Top of Stored data
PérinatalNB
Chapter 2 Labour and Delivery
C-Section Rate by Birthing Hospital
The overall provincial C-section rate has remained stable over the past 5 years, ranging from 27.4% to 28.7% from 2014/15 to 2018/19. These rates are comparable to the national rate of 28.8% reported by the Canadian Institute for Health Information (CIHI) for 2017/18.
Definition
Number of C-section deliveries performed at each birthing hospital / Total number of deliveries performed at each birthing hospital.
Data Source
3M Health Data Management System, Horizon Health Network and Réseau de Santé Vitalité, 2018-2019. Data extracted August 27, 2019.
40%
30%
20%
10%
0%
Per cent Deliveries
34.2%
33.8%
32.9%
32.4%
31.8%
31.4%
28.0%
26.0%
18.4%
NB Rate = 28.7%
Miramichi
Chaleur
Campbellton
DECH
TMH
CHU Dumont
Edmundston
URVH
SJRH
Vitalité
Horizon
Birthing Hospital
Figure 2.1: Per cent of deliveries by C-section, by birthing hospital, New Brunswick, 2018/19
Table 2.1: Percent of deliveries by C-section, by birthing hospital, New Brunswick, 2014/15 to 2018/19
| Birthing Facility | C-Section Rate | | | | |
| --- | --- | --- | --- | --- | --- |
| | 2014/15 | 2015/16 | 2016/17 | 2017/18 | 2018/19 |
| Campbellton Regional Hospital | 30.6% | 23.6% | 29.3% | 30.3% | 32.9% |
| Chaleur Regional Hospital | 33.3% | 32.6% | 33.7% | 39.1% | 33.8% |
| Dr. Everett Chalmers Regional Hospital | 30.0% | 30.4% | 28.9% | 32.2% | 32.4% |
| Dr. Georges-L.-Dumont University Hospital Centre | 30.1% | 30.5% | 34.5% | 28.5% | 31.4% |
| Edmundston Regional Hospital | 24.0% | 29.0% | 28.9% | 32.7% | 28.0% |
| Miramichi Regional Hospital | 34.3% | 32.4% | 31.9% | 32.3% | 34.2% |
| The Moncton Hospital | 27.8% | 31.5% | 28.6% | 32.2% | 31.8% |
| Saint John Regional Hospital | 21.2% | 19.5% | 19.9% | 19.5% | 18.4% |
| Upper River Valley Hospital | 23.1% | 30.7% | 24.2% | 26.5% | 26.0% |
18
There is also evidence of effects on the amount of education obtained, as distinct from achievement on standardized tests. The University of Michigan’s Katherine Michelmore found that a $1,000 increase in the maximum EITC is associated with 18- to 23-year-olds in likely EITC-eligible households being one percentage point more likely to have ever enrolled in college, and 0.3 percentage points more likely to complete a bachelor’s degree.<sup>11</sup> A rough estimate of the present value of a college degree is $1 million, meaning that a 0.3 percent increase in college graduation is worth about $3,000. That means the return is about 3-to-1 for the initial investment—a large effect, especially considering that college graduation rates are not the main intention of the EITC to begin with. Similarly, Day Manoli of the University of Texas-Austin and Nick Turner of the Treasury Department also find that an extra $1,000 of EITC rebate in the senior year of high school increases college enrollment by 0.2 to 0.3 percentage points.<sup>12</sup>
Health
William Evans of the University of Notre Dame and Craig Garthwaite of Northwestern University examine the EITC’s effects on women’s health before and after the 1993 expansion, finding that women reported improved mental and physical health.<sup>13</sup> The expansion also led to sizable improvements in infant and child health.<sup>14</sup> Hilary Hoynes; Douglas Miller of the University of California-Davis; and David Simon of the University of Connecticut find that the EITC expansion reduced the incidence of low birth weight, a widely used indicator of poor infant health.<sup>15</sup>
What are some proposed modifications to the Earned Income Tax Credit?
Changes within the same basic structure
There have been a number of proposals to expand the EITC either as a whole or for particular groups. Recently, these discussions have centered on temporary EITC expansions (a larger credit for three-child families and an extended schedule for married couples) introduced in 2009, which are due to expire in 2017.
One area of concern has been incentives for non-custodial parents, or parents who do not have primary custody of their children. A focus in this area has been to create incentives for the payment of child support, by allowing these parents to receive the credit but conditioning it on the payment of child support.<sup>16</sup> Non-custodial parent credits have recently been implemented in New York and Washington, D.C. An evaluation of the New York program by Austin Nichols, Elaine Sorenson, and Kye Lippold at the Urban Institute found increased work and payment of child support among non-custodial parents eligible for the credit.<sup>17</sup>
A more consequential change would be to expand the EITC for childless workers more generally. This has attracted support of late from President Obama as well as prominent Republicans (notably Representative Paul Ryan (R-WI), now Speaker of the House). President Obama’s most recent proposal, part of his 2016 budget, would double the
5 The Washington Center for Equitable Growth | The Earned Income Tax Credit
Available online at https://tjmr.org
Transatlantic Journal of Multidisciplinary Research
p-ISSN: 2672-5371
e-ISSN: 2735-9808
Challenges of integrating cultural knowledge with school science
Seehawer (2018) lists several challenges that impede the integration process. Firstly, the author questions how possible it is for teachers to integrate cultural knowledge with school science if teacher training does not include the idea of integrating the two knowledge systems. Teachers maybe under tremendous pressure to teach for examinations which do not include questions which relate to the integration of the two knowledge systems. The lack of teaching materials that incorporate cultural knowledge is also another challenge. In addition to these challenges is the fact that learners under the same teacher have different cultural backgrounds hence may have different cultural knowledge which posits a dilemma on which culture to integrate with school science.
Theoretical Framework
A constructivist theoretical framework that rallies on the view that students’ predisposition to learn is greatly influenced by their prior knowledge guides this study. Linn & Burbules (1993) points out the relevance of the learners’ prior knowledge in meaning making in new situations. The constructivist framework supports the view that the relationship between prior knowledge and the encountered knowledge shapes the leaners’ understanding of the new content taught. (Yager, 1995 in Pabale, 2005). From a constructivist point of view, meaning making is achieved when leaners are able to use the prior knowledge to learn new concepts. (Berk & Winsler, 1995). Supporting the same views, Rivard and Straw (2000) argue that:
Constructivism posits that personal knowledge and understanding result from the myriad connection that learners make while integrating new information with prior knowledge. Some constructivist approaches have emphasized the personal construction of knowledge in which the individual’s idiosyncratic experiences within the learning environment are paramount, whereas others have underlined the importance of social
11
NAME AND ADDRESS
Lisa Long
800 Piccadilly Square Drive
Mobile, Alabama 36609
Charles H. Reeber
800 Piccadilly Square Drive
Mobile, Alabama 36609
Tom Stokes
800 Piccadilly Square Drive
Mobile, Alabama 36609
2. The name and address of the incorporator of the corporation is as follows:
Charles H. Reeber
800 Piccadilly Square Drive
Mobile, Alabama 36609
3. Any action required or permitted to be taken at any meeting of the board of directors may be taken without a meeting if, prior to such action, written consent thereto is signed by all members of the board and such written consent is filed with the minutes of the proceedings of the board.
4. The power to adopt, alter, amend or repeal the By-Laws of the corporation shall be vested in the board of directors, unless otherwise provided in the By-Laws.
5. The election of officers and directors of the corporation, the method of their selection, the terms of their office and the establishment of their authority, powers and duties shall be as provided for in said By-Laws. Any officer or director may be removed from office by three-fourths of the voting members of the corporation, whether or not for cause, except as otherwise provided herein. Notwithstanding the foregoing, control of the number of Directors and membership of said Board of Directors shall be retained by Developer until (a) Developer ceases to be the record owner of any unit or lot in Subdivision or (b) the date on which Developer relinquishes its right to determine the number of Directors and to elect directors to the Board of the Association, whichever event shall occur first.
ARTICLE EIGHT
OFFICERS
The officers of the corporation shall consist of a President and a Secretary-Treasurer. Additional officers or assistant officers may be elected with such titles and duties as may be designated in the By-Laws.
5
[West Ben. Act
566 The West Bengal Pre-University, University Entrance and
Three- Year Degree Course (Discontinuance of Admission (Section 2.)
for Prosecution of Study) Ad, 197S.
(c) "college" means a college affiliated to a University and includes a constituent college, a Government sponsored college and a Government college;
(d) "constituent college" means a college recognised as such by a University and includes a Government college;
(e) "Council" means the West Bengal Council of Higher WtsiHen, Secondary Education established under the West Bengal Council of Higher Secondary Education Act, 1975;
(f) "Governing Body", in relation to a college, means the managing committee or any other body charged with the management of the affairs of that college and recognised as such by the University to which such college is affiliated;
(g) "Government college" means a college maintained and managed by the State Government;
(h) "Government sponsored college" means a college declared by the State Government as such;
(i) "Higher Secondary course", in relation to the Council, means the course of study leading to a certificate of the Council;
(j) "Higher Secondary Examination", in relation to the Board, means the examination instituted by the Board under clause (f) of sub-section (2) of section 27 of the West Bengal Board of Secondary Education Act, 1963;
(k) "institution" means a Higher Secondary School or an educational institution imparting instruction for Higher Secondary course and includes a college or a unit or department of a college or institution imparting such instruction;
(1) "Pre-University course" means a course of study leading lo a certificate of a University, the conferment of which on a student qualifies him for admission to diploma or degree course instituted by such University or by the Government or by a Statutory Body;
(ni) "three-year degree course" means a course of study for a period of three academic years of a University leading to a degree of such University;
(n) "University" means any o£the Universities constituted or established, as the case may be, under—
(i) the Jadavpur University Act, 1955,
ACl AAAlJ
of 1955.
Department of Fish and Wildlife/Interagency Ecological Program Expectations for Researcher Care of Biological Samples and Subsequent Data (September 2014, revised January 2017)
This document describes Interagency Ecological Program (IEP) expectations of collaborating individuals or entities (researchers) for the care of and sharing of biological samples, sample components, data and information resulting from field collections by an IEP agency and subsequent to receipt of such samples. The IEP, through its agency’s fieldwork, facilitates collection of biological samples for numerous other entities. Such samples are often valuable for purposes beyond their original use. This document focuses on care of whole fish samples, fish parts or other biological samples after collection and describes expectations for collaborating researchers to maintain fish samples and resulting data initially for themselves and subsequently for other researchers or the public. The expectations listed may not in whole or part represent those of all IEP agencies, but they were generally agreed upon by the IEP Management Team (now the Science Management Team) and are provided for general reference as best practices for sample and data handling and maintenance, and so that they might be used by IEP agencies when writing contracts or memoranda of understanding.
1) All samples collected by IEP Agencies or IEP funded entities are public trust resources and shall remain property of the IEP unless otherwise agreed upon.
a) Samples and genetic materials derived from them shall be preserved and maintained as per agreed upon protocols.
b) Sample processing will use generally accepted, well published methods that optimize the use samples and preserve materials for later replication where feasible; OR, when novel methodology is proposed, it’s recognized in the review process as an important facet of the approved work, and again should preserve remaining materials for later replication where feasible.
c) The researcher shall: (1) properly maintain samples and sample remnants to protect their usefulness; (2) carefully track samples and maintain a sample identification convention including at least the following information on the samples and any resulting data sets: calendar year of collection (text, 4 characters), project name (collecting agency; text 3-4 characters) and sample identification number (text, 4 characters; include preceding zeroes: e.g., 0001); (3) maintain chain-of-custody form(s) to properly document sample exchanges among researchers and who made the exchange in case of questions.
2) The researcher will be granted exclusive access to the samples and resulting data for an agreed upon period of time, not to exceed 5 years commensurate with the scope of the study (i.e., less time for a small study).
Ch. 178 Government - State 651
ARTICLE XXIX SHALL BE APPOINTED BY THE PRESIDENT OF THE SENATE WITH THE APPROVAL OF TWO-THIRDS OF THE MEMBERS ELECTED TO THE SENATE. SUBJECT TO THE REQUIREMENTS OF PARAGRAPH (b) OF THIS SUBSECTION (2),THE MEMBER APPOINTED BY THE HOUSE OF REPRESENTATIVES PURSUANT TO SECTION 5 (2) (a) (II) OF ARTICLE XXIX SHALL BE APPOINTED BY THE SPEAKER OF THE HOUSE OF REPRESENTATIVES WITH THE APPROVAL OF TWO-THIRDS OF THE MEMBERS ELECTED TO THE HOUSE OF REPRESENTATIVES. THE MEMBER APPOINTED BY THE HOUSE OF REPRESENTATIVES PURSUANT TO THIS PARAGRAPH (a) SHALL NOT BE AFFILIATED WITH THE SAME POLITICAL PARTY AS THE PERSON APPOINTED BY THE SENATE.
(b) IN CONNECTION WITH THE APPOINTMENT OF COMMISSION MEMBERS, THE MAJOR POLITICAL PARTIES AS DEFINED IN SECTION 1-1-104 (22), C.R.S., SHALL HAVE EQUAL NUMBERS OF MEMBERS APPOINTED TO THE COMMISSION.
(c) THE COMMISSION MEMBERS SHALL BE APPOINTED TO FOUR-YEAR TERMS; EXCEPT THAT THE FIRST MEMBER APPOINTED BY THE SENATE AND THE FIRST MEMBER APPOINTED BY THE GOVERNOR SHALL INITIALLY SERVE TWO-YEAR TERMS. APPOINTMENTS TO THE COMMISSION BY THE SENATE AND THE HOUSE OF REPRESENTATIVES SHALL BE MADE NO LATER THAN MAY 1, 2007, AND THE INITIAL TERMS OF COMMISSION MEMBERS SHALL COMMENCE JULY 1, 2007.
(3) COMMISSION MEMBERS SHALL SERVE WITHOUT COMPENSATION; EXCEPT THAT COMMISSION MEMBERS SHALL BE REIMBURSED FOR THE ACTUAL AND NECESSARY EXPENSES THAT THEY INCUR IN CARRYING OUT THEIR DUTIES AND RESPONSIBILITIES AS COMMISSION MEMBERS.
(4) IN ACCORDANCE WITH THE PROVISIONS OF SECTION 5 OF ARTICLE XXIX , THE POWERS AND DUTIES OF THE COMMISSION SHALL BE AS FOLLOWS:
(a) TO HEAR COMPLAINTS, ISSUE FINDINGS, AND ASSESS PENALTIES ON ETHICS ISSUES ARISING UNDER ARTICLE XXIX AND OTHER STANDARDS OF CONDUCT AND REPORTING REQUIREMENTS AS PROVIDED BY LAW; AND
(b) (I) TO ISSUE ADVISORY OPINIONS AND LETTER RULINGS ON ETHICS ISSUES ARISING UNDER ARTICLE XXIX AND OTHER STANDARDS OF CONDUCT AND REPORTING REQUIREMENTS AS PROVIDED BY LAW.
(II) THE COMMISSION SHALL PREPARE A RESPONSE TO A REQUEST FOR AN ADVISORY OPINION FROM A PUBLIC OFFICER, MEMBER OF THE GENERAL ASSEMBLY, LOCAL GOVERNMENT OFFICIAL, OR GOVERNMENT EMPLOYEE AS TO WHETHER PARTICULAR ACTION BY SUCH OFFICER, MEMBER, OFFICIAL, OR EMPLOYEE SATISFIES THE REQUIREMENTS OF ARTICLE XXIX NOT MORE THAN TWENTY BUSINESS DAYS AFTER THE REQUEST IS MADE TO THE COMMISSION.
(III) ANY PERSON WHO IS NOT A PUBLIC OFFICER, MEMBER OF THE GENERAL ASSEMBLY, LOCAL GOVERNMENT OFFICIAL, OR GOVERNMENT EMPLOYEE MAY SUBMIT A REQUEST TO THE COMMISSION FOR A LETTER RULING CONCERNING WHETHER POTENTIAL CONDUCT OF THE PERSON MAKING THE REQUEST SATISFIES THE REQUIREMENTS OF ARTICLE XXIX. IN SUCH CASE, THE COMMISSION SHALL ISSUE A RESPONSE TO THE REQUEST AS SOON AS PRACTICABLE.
Bottom of Stored data
Exercise brief: Print exactly the lines above from the one with "college is affiliated;" to the one with "of the Council;", including both.

Solution for this task:
(f) "Governing Body", in relation to a college, means the managing committee or any other body charged with the management of the affairs of that college and recognised as such by the University to which such college is affiliated;
(g) "Government college" means a college maintained and managed by the State Government;
(h) "Government sponsored college" means a college declared by the State Government as such;
(i) "Higher Secondary course", in relation to the Council, means the course of study leading to a certificate of the Council;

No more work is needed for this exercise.